Da cosa deriva il nome Skyler?

"Mi sono sempre piaciuti i nomi particolari e avrei voluto darle un nome abbastanza raro. Skyler mi piace molto, e se anche un giorno lo abbreviassimo sarebbe 'Sky' che mi piace comunque tantissimo".

In futuro pensi di farla salire in sella a una moto?

"Credo sia inevitabile, anche se non la forzerò mai. Da una parte mi potrebbe piacere, vorrei che ripercorresse la mia strada; dall’altra sono qui che spingo in un’altra direzione. Mi piacerebbe molto che fosse una sportiva ma vorrei che avesse la stessa grande determinazione che ho usato io nella mia strada, dando sempre il giusto peso alle cose. Se dovessi scegliere, punterei sullo sci. Nessuno ci crede, ma faccio il tifo per lo sci!".

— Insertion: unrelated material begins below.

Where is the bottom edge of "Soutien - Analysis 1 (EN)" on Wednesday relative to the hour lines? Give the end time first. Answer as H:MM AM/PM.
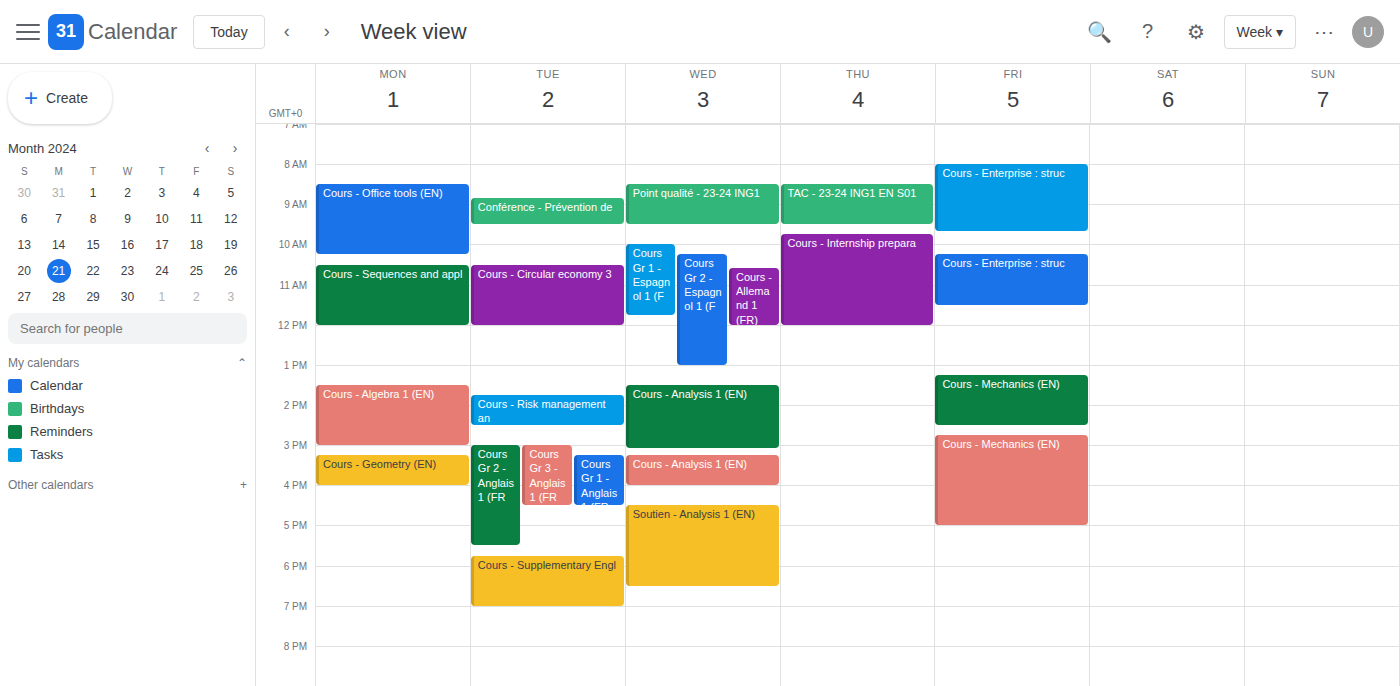
6:30 PM -- halfway between the 6 PM and 7 PM lines.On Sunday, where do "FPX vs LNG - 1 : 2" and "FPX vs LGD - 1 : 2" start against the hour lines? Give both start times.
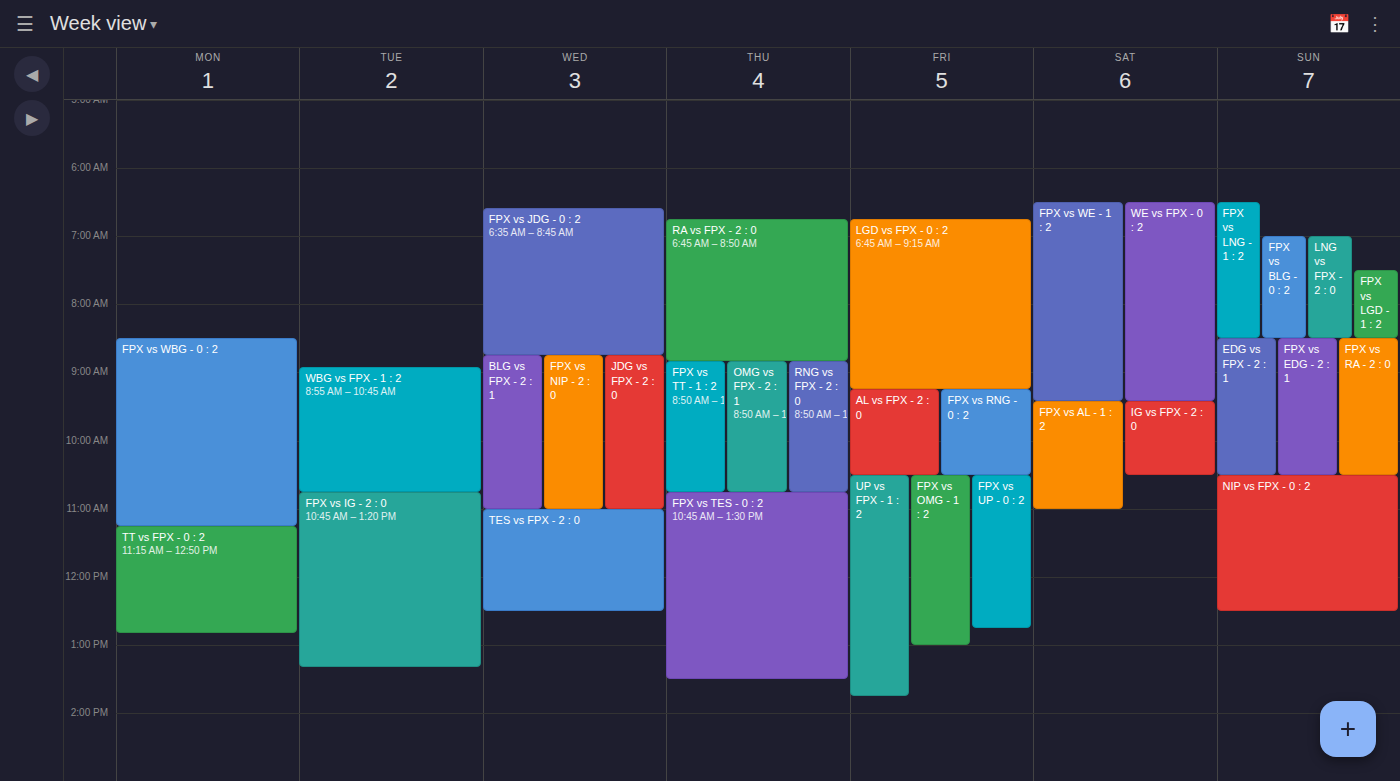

Lo scorso anno hai fondato anche la tua scuola di formazione KF8 MX Racing, che a breve partirà attivamente. Di cosa si tratta?

"È una scuola che abbiamo ideato non soltanto per il Motocross ed è aperta a tutti anche se abbiamo dato molto spazio al femminile. Si tratta di una struttura completa a 360 gradi, dalla preparazione fisica a quella mentale, con il reparto di mental training supportato dalla Formula Medicine. Nasce dall’idea del Motocross, ma un domani vorremmo ampliarci per essere un’accademia di formazione per atleti di vario genere".

Quale sarà il tuo contributo?

"Finché sarò in attività farò fatica a contribuire al 100%. Ora partiremo con dei camp, quindi ci saranno giornate in pista e compatibilmente con il calendario gare ci sarò in quanto istruttore e tecnico. Quando smetterò di correre a livello agonistico invece mi potrò dedicare molto di più".